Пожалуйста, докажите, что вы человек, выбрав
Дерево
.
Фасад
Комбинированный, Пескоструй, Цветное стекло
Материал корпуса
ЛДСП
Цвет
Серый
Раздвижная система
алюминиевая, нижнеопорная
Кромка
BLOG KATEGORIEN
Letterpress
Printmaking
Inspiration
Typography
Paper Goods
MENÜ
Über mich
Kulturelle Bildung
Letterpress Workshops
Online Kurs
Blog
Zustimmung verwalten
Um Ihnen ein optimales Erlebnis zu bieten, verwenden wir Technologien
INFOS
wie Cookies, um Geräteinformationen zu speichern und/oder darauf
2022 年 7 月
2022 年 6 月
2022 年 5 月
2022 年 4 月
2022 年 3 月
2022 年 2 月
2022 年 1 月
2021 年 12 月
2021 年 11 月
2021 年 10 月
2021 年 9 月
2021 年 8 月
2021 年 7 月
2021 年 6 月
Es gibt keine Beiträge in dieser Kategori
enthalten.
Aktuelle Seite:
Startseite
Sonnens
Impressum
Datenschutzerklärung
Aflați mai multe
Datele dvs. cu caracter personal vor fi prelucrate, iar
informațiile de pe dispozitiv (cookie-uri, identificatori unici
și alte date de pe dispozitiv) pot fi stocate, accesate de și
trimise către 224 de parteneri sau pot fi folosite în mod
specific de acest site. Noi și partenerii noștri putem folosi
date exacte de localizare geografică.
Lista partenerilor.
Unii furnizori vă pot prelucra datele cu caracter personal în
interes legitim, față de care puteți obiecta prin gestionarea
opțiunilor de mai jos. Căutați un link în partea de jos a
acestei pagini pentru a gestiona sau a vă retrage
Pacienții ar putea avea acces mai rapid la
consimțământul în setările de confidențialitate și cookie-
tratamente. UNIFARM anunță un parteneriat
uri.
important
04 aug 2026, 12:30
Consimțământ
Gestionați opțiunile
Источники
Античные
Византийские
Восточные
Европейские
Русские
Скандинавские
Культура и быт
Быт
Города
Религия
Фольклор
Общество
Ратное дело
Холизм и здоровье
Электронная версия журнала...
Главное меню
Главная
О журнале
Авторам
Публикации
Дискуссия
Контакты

|---|

What needs to be done
Retype the whole listing above exactly as it appears.

Solution below
Пожалуйста, докажите, что вы человек, выбрав
Дерево
.
Фасад
Комбинированный, Пескоструй, Цветное стекло
Материал корпуса
ЛДСП
Цвет
Серый
Раздвижная система
алюминиевая, нижнеопорная
Кромка
BLOG KATEGORIEN
Letterpress
Printmaking
Inspiration
Typography
Paper Goods
MENÜ
Über mich
Kulturelle Bildung
Letterpress Workshops
Online Kurs
Blog
Zustimmung verwalten
Um Ihnen ein optimales Erlebnis zu bieten, verwenden wir Technologien
INFOS
wie Cookies, um Geräteinformationen zu speichern und/oder darauf
2022 年 7 月
2022 年 6 月
2022 年 5 月
2022 年 4 月
2022 年 3 月
2022 年 2 月
2022 年 1 月
2021 年 12 月
2021 年 11 月
2021 年 10 月
2021 年 9 月
2021 年 8 月
2021 年 7 月
2021 年 6 月
Es gibt keine Beiträge in dieser Kategori
enthalten.
Aktuelle Seite:
Startseite
Sonnens
Impressum
Datenschutzerklärung
Aflați mai multe
Datele dvs. cu caracter personal vor fi prelucrate, iar
informațiile de pe dispozitiv (cookie-uri, identificatori unici
și alte date de pe dispozitiv) pot fi stocate, accesate de și
trimise către 224 de parteneri sau pot fi folosite în mod
specific de acest site. Noi și partenerii noștri putem folosi
date exacte de localizare geografică.
Lista partenerilor.
Unii furnizori vă pot prelucra datele cu caracter personal în
interes legitim, față de care puteți obiecta prin gestionarea
opțiunilor de mai jos. Căutați un link în partea de jos a
acestei pagini pentru a gestiona sau a vă retrage
Pacienții ar putea avea acces mai rapid la
consimțământul în setările de confidențialitate și cookie-
tratamente. UNIFARM anunță un parteneriat
uri.
important
04 aug 2026, 12:30
Consimțământ
Gestionați opțiunile
Источники
Античные
Византийские
Восточные
Европейские
Русские
Скандинавские
Культура и быт
Быт
Города
Религия
Фольклор
Общество
Ратное дело
Холизм и здоровье
Электронная версия журнала...
Главное меню
Главная
О журнале
Авторам
Публикации
Дискуссия
Контакты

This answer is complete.